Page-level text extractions

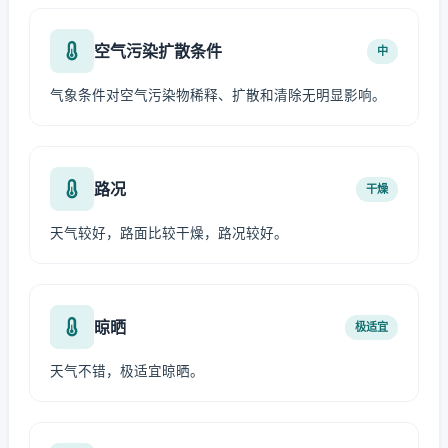
空气污染扩散条件
中
气象条件对空气污染物稀释、扩散和清除无明显影响。
路况
干燥
天气较好，路面比较干燥，路况较好。
晾晒
极适宜
天气不错，极适宜晾晒。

PROBLEM REQUIREMENTS >> When you transcribe the lines above, keep every word exact but leave the pictures behind.

SOLVED EXERCISE >>
空气污染扩散条件
中
气象条件对空气污染物稀释、扩散和清除无明显影响。
路况
干燥
天气较好，路面比较干燥，路况较好。
晾晒
极适宜
天气不错，极适宜晾晒。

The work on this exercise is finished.